### Source extract
■ ■ ■ ■ ■

Zero type safety. The compiler is blind to event names and payload shapes.
Step 1: Define Your Event Map
The foundation is a type that maps event names to their payload types:
// Define all events and their payloads in one place
interface AppEventMap {
"user:login": { userId: string; email: string; timestamp: number };
"user:logout": { userId: string };
"post:created": { postId: string; title: string; authorId: string };
"post:liked": { postId: string; userId: string };
"notification:new": { id: string; message: string; type: "info" | "warning" | "error" };
"theme:changed": { theme: "light" | "dark" };
}
// Now build a type-safe emitter around this map
class TypedEventEmitter<TEvents extends Record<string, unknown>> {
private listeners = new Map<string, Set<Function>>();
on<K extends keyof TEvents & string>(
event: K,
handler: (payload: TEvents[K]) => void
): () => void {
if (!this.listeners.has(event)) {
this.listeners.set(event, new Set());
}
const handlers = this.listeners.get(event)!;
handlers.add(handler);
// Return unsubscribe function
return () => handlers.delete(handler);
}
emit<K extends keyof TEvents & string>(event: K, payload: TEvents[K]): void {
this.listeners.get(event)?.forEach((fn) => fn(payload));
}
off<K extends keyof TEvents & string>(
event: K,
handler: (payload: TEvents[K]) => void
): void {
this.listeners.get(event)?.delete(handler);
}
}
// Usage — fully type-safe!
const events = new TypedEventEmitter<AppEventMap>();
events.on("user:login", ({ userId, email, timestamp }) => {
// All three params are typed ✅
console.log(`${email} logged in at ${new Date(timestamp)}`);
});
events.emit("user:login", {
userId: "123",
email: "dev@example.com",
timestamp: Date.now(),
}); // ✅
events.emit("user:login", { wrong: true }); // ❌ Type error!
events.on("user:logn", () => {}); // ❌ Type error — typo caught!

■ ■ ■ ■ ■

Relative pose estimation data

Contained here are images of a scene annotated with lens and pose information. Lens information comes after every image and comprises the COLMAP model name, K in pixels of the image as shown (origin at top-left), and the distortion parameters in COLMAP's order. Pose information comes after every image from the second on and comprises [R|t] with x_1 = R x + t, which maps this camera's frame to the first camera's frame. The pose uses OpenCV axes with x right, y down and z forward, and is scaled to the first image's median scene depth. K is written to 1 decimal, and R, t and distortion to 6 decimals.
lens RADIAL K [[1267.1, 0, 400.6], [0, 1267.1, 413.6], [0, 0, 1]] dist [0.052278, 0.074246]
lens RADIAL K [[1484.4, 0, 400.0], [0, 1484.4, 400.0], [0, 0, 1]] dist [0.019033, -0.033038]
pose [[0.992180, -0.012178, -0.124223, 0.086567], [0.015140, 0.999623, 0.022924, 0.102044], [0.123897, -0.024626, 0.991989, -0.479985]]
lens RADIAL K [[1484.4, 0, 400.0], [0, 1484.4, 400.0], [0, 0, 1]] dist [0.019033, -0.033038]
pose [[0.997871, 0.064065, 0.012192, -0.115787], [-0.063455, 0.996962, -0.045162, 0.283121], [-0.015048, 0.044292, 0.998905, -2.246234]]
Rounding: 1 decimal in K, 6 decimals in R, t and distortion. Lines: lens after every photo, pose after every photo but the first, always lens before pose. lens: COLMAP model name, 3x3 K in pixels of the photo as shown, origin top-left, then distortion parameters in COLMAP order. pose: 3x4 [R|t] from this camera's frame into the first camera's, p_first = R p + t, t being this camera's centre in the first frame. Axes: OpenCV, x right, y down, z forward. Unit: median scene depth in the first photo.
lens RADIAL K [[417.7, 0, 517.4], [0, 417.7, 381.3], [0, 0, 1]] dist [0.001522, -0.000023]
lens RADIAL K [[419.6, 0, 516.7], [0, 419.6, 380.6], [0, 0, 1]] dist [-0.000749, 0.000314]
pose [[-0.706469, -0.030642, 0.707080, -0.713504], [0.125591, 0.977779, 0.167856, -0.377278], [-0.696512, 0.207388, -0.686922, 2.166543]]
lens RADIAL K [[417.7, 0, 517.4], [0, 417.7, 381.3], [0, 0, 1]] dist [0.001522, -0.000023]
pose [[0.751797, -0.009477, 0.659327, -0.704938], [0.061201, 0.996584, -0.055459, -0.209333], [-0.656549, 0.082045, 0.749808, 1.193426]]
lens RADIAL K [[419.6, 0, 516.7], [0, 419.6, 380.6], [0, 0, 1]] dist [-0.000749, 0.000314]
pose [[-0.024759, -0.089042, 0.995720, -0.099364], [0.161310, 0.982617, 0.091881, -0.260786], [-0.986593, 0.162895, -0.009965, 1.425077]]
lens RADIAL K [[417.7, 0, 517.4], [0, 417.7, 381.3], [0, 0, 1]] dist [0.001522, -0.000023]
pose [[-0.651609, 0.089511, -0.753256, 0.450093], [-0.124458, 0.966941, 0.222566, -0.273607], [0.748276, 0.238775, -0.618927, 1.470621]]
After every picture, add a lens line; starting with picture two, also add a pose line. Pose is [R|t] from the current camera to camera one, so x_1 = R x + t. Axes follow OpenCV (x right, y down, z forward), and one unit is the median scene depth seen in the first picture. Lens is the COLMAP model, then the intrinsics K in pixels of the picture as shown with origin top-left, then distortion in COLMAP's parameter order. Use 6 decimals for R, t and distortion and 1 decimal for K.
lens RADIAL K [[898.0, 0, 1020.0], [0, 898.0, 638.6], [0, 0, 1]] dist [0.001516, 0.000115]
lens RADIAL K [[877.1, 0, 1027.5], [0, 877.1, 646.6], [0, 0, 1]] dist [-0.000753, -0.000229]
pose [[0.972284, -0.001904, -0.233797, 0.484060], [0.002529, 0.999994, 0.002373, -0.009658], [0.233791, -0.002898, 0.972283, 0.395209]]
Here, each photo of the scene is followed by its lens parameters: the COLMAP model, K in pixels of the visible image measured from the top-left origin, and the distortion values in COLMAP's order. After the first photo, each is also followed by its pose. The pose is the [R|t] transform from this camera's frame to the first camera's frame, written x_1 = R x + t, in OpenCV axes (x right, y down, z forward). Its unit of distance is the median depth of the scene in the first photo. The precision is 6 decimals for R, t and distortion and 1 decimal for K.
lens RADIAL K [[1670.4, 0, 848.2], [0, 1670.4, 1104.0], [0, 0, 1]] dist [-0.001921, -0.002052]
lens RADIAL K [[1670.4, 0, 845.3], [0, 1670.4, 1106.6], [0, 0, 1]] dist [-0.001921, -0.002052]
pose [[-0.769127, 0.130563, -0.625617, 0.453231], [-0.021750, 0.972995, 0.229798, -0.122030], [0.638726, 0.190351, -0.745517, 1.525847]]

■ ■ ■ ■ ■

List every event name defined in the `AppEventMap` interface of the event emitter excerpt. This data is separate material unrelated to the event emitter excerpt.

"user:login"
"user:logout"
"post:created"
"post:liked"
"notification:new"
"theme:changed"